Make clustering incremental. Rebuild recomputes every cluster from scratch each scrape, which is correct and simple and eventually slow. Design an incremental version that only reclusters articles inside the active window and merges them into existing clusters, and prove it converges to the same result as a full rebuild. This is genuinely hard, because cluster identity has to stay stable across runs for the velocity signal to mean anything.

Learn a relevance model. The ranking is a fixed weighted sum. Collect which stories a user actually opens in the TUI and train a model that predicts relevance from the same signals plus the user's history. Keep the deterministic model as the cold start and the fallback, and treat the learned score as one more weighted input, so the system degrades gracefully when the model is absent or wrong.

Ship a diff. Add a nadezhda digest --since-last that shows only what changed since the previous digest: new clusters, clusters that grew, and CVEs that newly landed on KEV. This is the report a person actually wants each morning, and it forces you to think about what "changed" means for a cluster, which is the same watermark problem the watch daemon solves.

Real world applications

  • A morning triage feed for a small security team, replacing a folder of browser bookmarks with one ranked list and a Slack alert for KEV listed spikes.
  • A research input for a writer or educator who needs to know what the security world is talking about today, with the CVE evidence attached.
  • A personal monitor keyed to a watchlist of the exact products you run, so you hear about a trending flaw in one of them before your vendor's email arrives.

Connections to other projects

  • sbom-generator-vulnerability-matcher answers the question this project raises.
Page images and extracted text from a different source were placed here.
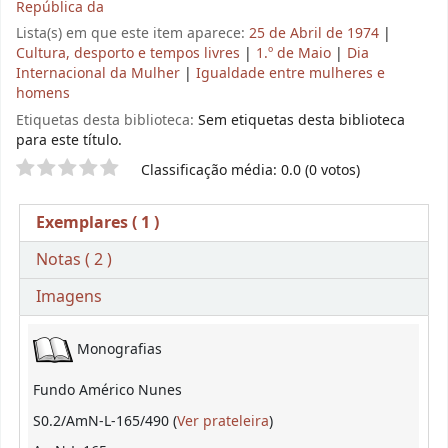
República da
Lista(s) em que este item aparece:
25 de Abril de 1974
|
Cultura, desporto e tempos livres
|
1.º de Maio
|
Dia
Internacional da Mulher
|
Igualdade entre mulheres e
homens
Etiquetas desta biblioteca:
Sem etiquetas desta biblioteca
para este título.
Pontuação
Classificação média: 0.0 (0 votos)
Exemplares
( 1 )
Notas ( 2 )
Imagens
Exemplares
Monografias
Fundo Américo Nunes
(Abre abaixo)
S0.2/AmN-L-165/490 (
Ver prateleira
)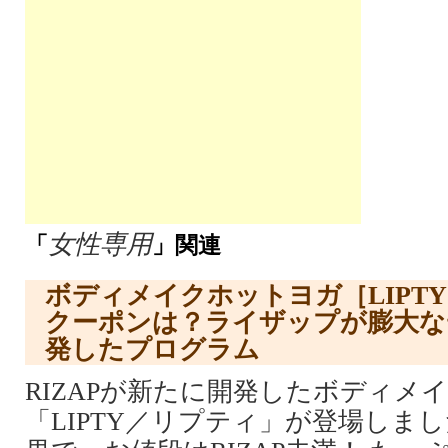
女性専用
「
」関連
ボディメイクホットヨガ［LIPT
クーポンは？ライザップが膨大な
発したプログラム
RIZAPが新たに開発したボディメ
「LIPTY／リプティ」が登場しま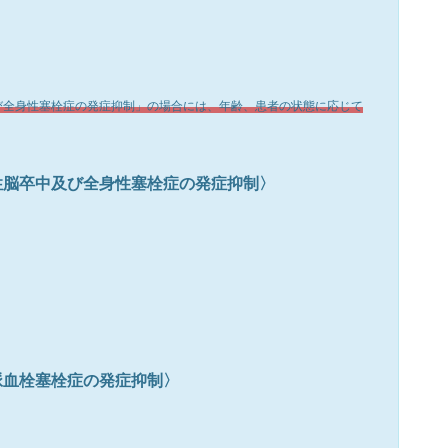
び全身性塞栓症の発症抑制」の場合には、年齢、患者の状態に応じて
性脳卒中及び全身性塞栓症の発症抑制〉
脈血栓塞栓症の発症抑制〉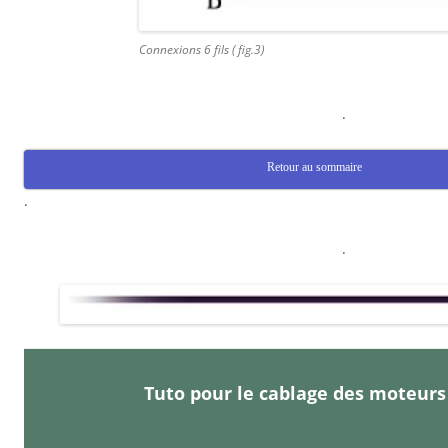
Connexions 6 fils ( fig.3)
.
Retour au sommaire
.
.
Tuto pour le cablage des moteurs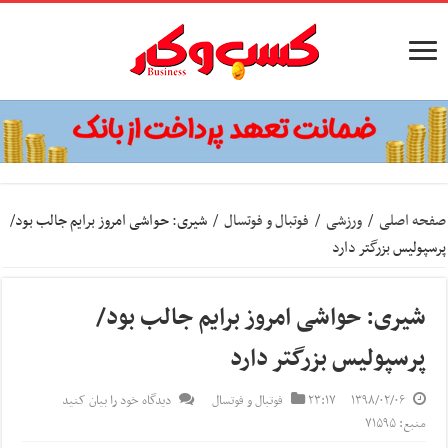
صفحه اصلی
/
ورزشی
/
فوتبال و فوتسال
/
شیری: حواشی امروز برایم جالب بود/
پرسپولیس بزرگتر دارد
شیری: حواشی امروز برایم جالب بود/
پرسپولیس بزرگتر دارد
۱۳۹۸/۰۲/۰۶
۲۳:۱۷
فوتبال و فوتسال
دیدگاه خود را بیان کنید
منبع: ۷۱۵۹۵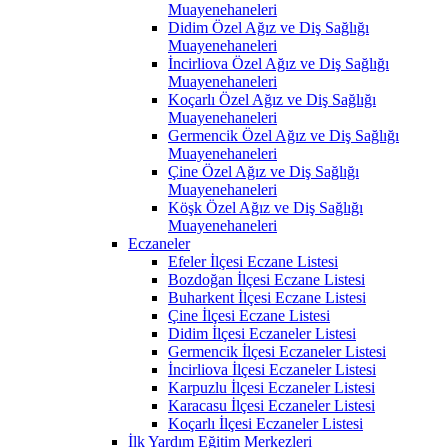
Muayenehaneleri
Didim Özel Ağız ve Diş Sağlığı
Muayenehaneleri
İncirliova Özel Ağız ve Diş Sağlığı
Muayenehaneleri
Koçarlı Özel Ağız ve Diş Sağlığı
Muayenehaneleri
Germencik Özel Ağız ve Diş Sağlığı
Muayenehaneleri
Çine Özel Ağız ve Diş Sağlığı
Muayenehaneleri
Köşk Özel Ağız ve Diş Sağlığı
Muayenehaneleri
Eczaneler
Efeler İlçesi Eczane Listesi
Bozdoğan İlçesi Eczane Listesi
Buharkent İlçesi Eczane Listesi
Çine İlçesi Eczane Listesi
Didim İlçesi Eczaneler Listesi
Germencik İlçesi Eczaneler Listesi
İncirliova İlçesi Eczaneler Listesi
Karpuzlu İlçesi Eczaneler Listesi
Karacasu İlçesi Eczaneler Listesi
Koçarlı İlçesi Eczaneler Listesi
İlk Yardım Eğitim Merkezleri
Nadezhda tells you a CVE is trending and exploited. The SBOM matcher tells you whether that CVE is in something you actually ship. Together they are a prioritization loop.
  • ja3-ja4-tls-fingerprinting is the same architecture applied to a different signal: a keyless intelligence engine over an embedded SQLite store, with the same discipline of pinning outputs to known answer vectors and keeping the engine testable in isolation. Read its clustering ideas alongside this one.